Djukanovic: Abazovic sta lavorando secondo gli ordini di Vuciqi, provato

Il presidente del Montenegro, Milo Djukanovic, stima che fino all'unione del governo minoritario, guidata da Dritan Abazovic, quello preliminare al timone con Zdravko Krivokapicin era il peggiore nella storia di questo paese. Tuttavia, il capo dello stato di Montenegrin ritiene che con alcune delle decisioni che Abaazovic ha recentemente preso, il governo [...]
Il presidente del Montenegro, Milo Djukanovic, stima che fino all'unione del governo minoritario, guidata da Dritan Abazovic, quello preliminare al timone con Zdravko Krivokapicin era il peggiore nella storia di questo paese.
Tuttavia, il capo dello stato di Montenegrin ritiene che con alcune delle decisioni che Abaazovic ha recentemente preso, il suo governo sarà ancora peggio.
In un'intervista per il portale di Vojvodina “Autonomija” mercoledì, Djukanovic ha detto che chiunque ha il diritto di rovesciare il suo governo ha fatto così.

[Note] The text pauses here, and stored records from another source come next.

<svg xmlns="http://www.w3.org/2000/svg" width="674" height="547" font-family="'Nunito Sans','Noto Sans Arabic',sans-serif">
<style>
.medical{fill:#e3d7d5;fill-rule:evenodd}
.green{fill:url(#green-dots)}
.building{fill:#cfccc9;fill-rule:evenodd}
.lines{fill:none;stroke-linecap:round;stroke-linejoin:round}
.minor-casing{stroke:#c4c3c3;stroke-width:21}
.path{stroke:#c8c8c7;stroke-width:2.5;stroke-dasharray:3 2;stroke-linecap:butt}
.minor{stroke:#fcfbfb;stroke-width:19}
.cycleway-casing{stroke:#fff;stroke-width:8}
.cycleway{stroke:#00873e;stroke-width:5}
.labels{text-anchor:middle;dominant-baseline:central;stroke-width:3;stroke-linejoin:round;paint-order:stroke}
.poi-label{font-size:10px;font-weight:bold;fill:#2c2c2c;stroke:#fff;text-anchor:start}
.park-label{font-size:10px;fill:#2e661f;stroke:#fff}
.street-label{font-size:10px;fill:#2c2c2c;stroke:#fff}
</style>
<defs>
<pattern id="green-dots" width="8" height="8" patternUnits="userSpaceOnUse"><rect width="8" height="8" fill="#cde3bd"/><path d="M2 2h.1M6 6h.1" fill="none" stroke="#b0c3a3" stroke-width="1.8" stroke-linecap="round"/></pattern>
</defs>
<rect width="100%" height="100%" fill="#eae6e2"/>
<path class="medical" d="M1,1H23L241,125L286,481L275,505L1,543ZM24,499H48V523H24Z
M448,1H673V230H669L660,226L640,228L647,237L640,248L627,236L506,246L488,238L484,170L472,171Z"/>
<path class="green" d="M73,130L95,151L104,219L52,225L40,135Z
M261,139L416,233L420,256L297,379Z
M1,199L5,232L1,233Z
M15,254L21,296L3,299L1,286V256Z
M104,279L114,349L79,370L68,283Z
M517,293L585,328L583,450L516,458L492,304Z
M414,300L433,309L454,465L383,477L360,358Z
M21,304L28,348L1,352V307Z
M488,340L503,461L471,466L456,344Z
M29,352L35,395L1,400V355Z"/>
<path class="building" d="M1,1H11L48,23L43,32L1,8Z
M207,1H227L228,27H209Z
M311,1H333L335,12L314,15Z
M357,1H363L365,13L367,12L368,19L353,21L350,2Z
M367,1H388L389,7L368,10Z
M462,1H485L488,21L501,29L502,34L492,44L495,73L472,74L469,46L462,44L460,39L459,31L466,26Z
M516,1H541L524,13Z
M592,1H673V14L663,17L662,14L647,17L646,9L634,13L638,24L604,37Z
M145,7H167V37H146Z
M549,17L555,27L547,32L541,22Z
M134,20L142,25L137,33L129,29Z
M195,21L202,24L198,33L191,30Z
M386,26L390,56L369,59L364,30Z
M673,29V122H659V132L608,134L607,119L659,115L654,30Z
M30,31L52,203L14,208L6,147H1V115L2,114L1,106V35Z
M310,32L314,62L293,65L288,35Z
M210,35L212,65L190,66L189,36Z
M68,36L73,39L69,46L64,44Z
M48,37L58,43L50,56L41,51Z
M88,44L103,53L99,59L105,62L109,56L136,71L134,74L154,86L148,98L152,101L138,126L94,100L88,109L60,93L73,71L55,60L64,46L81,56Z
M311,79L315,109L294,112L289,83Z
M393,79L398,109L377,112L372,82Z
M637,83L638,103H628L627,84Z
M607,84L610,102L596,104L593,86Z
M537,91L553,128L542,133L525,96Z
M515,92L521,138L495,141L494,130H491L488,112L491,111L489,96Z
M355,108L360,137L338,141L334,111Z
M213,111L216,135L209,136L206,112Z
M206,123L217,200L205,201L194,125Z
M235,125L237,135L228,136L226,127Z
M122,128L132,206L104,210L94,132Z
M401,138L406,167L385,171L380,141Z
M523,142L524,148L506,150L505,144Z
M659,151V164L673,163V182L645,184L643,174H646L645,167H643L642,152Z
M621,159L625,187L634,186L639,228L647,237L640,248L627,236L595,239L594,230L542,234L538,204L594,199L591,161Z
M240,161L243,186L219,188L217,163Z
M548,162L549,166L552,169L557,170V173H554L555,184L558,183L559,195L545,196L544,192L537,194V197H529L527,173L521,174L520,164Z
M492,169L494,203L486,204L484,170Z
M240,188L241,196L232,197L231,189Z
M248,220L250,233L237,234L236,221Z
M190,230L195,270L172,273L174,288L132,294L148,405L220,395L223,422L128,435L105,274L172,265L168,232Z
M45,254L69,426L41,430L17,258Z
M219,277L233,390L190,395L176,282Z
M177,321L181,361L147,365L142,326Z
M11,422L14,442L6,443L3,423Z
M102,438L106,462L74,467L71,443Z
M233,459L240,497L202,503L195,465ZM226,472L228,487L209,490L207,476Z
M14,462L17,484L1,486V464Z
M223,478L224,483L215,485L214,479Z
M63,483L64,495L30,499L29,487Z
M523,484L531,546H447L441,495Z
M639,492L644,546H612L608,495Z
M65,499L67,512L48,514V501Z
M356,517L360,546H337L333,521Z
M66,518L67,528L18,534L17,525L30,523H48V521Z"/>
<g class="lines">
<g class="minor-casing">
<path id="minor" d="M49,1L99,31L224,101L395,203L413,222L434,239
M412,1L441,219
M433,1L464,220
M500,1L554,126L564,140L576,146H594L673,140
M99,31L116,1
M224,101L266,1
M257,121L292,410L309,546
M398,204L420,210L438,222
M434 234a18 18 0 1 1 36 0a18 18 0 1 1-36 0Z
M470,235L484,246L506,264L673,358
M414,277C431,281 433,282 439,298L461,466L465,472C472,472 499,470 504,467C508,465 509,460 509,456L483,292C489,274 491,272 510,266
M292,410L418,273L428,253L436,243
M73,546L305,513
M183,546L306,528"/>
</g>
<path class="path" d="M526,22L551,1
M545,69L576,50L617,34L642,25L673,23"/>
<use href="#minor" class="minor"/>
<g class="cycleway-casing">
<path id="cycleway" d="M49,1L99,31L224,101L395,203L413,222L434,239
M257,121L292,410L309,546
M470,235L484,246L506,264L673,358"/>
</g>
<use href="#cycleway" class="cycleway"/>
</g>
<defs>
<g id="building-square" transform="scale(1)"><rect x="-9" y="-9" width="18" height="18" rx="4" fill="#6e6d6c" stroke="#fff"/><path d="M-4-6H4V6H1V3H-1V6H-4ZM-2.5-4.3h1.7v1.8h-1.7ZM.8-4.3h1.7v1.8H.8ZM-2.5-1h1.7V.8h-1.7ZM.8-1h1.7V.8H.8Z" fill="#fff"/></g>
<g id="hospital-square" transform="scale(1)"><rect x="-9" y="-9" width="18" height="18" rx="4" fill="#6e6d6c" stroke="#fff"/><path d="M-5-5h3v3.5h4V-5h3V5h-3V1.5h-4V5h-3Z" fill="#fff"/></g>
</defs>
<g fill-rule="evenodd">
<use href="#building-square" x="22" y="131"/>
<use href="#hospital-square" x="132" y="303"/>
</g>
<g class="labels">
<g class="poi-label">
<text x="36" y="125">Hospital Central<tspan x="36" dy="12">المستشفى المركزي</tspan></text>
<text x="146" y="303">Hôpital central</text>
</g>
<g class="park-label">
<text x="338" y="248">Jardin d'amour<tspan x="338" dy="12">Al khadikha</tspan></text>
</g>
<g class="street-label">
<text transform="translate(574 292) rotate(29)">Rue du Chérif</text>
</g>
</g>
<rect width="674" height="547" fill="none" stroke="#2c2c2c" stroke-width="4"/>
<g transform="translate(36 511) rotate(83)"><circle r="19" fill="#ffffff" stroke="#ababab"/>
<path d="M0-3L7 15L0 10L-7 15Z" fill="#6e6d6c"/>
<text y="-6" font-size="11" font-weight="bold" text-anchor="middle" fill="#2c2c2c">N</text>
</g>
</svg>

Abazovic's “movements sarà provato dagli elettori, dai tribunali e dalla storia
Il suo socio ha a che fare con la firma dell'accordo costituzionale con la Chiesa ortodossa serba. Abazovic ha detto che questo è un “step verso la riconciliazione interna in Montenegro”, ma Djukanovic e il suo partito lo chiamano tradimento.
Djukanovic ha detto che Abazovic sta lavorando secondo gli ordini del presidente serbo Aleksandar Vuciq di minare la possibilità che questo paese diventi membro dell'UE entro il 2025.

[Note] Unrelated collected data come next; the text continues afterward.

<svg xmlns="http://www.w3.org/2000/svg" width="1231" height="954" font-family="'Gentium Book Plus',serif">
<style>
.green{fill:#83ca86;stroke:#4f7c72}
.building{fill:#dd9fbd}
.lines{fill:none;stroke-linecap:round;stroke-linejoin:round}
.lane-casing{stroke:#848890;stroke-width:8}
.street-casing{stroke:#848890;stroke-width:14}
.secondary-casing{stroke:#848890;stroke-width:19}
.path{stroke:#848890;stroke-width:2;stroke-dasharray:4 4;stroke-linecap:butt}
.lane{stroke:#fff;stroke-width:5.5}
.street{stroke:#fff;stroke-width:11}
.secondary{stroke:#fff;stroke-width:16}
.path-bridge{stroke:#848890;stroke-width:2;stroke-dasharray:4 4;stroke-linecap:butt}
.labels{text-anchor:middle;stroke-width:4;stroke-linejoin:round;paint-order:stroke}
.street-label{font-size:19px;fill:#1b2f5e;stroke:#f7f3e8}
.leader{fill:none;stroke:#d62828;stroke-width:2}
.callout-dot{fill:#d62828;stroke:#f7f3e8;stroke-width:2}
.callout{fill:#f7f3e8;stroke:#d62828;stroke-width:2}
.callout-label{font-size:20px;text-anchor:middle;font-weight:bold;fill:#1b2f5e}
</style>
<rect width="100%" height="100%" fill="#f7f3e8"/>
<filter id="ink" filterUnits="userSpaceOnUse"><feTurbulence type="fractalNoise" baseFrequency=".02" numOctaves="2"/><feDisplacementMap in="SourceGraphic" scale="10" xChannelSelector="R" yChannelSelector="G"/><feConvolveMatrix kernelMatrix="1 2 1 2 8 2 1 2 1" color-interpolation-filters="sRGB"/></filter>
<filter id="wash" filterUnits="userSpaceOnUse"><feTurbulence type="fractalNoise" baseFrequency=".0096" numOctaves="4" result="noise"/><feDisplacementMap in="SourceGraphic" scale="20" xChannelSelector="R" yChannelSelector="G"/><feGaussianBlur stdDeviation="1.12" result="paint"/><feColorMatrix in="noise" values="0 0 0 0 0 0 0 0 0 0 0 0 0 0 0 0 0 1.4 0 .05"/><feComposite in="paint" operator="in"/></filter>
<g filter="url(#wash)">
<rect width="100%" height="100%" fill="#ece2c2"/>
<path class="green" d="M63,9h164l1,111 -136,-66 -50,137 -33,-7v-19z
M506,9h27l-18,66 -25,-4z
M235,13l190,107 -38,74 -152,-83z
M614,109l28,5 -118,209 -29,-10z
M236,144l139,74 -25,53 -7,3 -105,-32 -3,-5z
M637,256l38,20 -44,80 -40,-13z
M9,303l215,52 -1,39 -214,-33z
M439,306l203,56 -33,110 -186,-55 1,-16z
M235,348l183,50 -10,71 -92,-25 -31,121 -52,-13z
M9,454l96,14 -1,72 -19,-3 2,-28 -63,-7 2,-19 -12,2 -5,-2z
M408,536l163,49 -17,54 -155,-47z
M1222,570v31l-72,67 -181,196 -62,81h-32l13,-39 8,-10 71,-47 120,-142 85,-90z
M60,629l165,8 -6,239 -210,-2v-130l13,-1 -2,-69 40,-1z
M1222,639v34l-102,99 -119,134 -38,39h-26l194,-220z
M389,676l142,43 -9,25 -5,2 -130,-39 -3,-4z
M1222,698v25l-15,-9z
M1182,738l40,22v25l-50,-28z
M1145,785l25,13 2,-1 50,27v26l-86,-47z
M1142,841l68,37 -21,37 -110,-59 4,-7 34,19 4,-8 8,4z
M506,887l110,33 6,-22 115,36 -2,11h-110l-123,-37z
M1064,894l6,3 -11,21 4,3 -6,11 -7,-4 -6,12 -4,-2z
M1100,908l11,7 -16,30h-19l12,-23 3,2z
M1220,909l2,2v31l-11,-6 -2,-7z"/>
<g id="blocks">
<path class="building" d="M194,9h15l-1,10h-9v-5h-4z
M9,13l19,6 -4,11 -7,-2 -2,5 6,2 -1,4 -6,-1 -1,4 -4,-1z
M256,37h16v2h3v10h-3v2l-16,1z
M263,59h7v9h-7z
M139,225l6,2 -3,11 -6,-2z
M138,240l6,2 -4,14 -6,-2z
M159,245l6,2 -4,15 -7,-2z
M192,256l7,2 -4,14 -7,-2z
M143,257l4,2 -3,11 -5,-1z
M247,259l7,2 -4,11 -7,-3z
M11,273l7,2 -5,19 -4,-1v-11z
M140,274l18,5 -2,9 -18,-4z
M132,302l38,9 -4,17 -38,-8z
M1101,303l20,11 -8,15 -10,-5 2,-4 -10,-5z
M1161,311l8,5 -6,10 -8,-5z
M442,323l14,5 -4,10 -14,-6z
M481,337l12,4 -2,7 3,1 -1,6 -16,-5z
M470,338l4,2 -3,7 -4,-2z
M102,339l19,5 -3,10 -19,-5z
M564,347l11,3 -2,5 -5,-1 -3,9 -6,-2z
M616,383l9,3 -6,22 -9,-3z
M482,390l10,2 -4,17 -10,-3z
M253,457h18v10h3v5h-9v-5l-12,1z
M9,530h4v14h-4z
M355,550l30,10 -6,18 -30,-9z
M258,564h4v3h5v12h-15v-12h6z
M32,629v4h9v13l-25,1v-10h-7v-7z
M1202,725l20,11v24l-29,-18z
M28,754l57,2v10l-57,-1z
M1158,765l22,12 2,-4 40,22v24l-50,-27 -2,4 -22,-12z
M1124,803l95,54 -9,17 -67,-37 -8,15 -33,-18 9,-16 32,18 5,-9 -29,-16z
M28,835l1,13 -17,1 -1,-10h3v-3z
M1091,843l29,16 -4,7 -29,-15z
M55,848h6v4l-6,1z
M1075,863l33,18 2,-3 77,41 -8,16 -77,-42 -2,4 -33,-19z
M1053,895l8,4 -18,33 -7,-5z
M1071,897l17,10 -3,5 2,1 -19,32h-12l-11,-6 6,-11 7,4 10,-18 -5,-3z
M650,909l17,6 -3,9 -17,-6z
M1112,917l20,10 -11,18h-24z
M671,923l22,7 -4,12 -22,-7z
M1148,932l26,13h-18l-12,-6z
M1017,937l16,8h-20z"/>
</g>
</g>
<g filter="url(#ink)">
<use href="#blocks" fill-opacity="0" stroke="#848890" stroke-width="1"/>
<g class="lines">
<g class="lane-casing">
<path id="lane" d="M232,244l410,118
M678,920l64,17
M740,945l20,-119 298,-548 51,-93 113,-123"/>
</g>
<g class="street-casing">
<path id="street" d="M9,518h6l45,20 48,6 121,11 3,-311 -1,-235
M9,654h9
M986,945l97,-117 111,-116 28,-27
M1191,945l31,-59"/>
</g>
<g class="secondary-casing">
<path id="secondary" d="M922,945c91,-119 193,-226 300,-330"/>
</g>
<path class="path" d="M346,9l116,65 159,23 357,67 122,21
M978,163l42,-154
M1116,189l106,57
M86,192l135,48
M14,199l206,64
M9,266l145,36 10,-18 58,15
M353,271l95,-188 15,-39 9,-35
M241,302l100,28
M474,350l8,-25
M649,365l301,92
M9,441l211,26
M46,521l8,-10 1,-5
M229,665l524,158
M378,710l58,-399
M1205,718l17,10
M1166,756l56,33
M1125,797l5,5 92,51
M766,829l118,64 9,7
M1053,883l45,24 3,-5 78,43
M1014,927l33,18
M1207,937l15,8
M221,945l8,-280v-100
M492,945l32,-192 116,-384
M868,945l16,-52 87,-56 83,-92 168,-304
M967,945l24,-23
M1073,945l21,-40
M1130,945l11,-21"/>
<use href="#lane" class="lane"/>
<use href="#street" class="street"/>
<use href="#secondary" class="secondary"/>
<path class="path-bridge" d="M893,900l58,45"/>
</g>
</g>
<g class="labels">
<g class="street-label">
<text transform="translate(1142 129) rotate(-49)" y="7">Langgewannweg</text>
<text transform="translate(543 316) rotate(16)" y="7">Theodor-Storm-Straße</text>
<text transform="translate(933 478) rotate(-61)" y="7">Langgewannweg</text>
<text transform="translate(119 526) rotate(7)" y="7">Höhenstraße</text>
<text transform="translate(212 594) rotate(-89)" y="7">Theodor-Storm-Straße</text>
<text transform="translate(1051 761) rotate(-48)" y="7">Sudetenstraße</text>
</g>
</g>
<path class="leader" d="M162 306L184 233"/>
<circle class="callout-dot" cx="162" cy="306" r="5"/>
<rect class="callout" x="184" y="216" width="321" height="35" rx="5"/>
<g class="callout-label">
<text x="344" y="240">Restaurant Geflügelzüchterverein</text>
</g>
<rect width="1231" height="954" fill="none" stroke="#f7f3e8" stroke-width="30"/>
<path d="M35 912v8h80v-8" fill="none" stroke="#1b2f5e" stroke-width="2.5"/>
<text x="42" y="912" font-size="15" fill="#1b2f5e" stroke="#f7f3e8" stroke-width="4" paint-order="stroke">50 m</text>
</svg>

“Dal momento dell'assunzione dell'ufficio del primo ministro, Abazovqi molto più efficacemente del suo predecessore, ha continuato a fare precisi movimenti chirurgici redatti nel gabinetto del presidente serbo, Aleksandar Vuciq, il tutto con l'obiettivo di presentare il Montenegro come politicamente ed economicamente instabile e un membro della NATO inaffidabile Φx1>, Djukanovic ha detto.
Infatti, con il sostegno dei deputati del suo partito, DPS, Abazovic à ̈ riuscito anche a fare il governo minoritario. Il DPS ha 29 deputati di 81 dimensioni dell'Assemblea del Montenegro.
Insistere che non aveva torto quando si fidava del leader del movimento U n RA, che ha solo quattro deputati, per formare il governo.
Rifiutò di commentare il completamento del portale “Autonomija” che Abazovici “sta lavorando più per gli interessi di Belgrado che Podgorica's”.
Non mi unirei al coro delle ipotesi. Invece, dirò qualcosa che sono assolutamente sicuro di: il governo ha cambiato le priorità europee che dovrebbero essere una piattaforma motivante per l'omogeneizzazione delle risorse umane e politiche. Ha messo in primo luogo il rapporto tra lo stato e la Chiesa ortodossa serba, che come tema è stato dimostrato indefinitamente che ha approfondito le divisioni sociali. Questo non è nell'interesse del Montenegro”, Djukanovic ha aggiunto.
Che cosa, però, contiene l'accordo del governo montenegrino con la Chiesa ortodossa serba?
Sotto quello che è stato firmato, obbliga il governo montenegrino a riconoscere l'immunità diplomatica o i diritti extraterritoriali delle istituzioni della Chiesa ortodossa serba nel paese, che li esclude dalla giurisdizione. Il governo è anche tenuto a registrare tutte le chiese ortodosse del paese sotto la giurisdizione della Chiesa ortodossa serba e a lanciare il processo di pagamento per tutti gli edifici confiscati dal regime comunista dopo la seconda guerra mondiale. L'accordo prevede anche che la Chiesa serba non ha bisogno di ottenere il permesso dal governo di spostare oggetti di patrimonio culturale che sono registrati sotto la sua proprietà.